Earnings

Should You Buy PacWest Bancorp (PACW) or Cathay General Bancorp (CATY)?

PacWest Bancorp (NASDAQ:PACW) shares are up more than 2.36% this year and recently decreased -0.47% or -$0.24 to settle at $51.35. Cathay General Bancorp (NASDAQ:CATY), on the other hand, is up 0.74% year to date as of 02/07/2018. It currently trades at $42.19 and has returned -2.88% during the past week.

PacWest Bancorp (NASDAQ:PACW) and Cathay General Bancorp (NASDAQ:CATY) are the two most active stocks in the Regional – Pacific Banks industry based on today’s trading volumes. We will compare the two companies based on the strength of various metrics, including growth, profitability, risk, return, and valuation to determine if one is a better investment than the other.

Growth

The ability to grow earnings at a compound rate over time is a crucial determinant of investment value. Analysts expect PACW to grow earnings at a 10.00% annual rate over the next 5 years. Comparatively, CATY is expected to grow at a 8.00% annual rate. All else equal, PACW’s higher growth rate would imply a greater potential for capital appreciation.



Profitability and Returns

A high growth rate isn’t necessarily valuable to investors. In fact, companies that overinvest in low return projects just to achieve a high growth rate can actually destroy shareholder value. Profitability and returns are a measure of the quality of a company’s business and its growth opportunities. We’ll use EBITDA margin and Return on Investment (ROI) to measure this. EBITDA margin of 72.99% for Cathay General Bancorp (CATY). PACW’s ROI is 12.30% while CATY has a ROI of 17.30%. The interpretation is that CATY’s business generates a higher return on investment than PACW’s.

Cash Flow 




If there’s one thing investors care more about than earnings, it’s cash flow. On a percent-of-sales basis, PACW’s free cash flow was 0% while CATY converted 0% of its revenues into cash flow. This means that, for a given level of sales, PACW is able to generate more free cash flow for investors.

Financial Risk

PACW’s debt-to-equity ratio is 0.19 versus a D/E of 0.07 for CATY. PACW is therefore the more solvent of the two companies, and has lower financial risk.

Valuation

PACW trades at a forward P/E of 13.49, a P/B of 1.26, and a P/S of 6.38, compared to a forward P/E of 12.70, a P/B of 1.74, and a P/S of 6.01 for CATY. PACW is the cheaper of the two stocks on book value basis but is expensive in terms of P/E and P/S ratio. Given that earnings are what matter most to investors, analysts tend to place a greater weight on the P/E.

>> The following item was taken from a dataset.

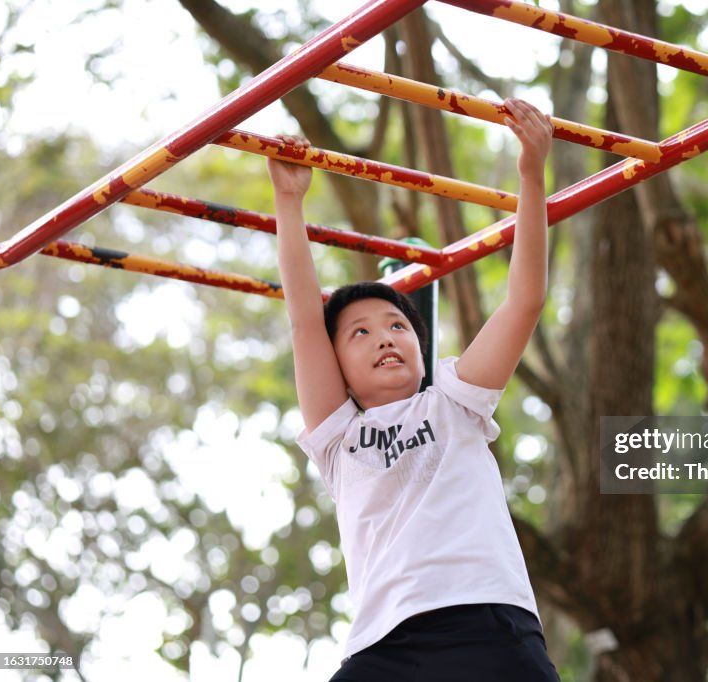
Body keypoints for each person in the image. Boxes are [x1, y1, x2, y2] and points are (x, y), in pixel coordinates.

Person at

Analyst Price Targets and Opinions

Just because a stock is cheaper doesn’t mean there’s more value to be had. In order to assess value we need to compare the current price to where it’s likely to trade in the future. PACW is currently priced at a -10.37% to its one-year price target of 57.29. Comparatively, CATY is -12.34% relative to its price target of 48.13. This suggests that CATY is the better investment over the next year.

The average investment recommendation on a scale of 1 to 5 (1 being a strong buy, 3 a hold, and 5 a sell) is 2.20 for PACW and 2.80 for CATY, which implies that analysts are more bullish on the outlook for CATY.

Risk and Volatility

To gauge the market risk of a particular stock, investors use beta. Stocks with a beta above 1 are more volatile than the market as a whole. Conversely, a beta below 1 implies below average systematic risk. PACW has a beta of 1.50 and CATY’s beta is 1.36. CATY’s shares are therefore the less volatile of the two stocks.

Insider Activity and Investor Sentiment

Short interest is another tool that analysts use to gauge investor sentiment. It represents the percentage of a stock’s tradable shares that are being shorted. PACW has a short ratio of 3.73 compared to a short interest of 5.19 for CATY. This implies that the market is currently less bearish on the outlook for PACW.

Summary

Cathay General Bancorp (NASDAQ:CATY) beats PacWest Bancorp (NASDAQ:PACW) on a total of 7 of the 14 factors compared between the two stocks. CATY is growing fastly, generates a higher return on investment and has lower financial risk. In terms of valuation, CATY is the cheaper of the two stocks on an earnings and sales basis, CATY is more undervalued relative to its price target. Finally, BSRR has better sentiment signals based on short interest.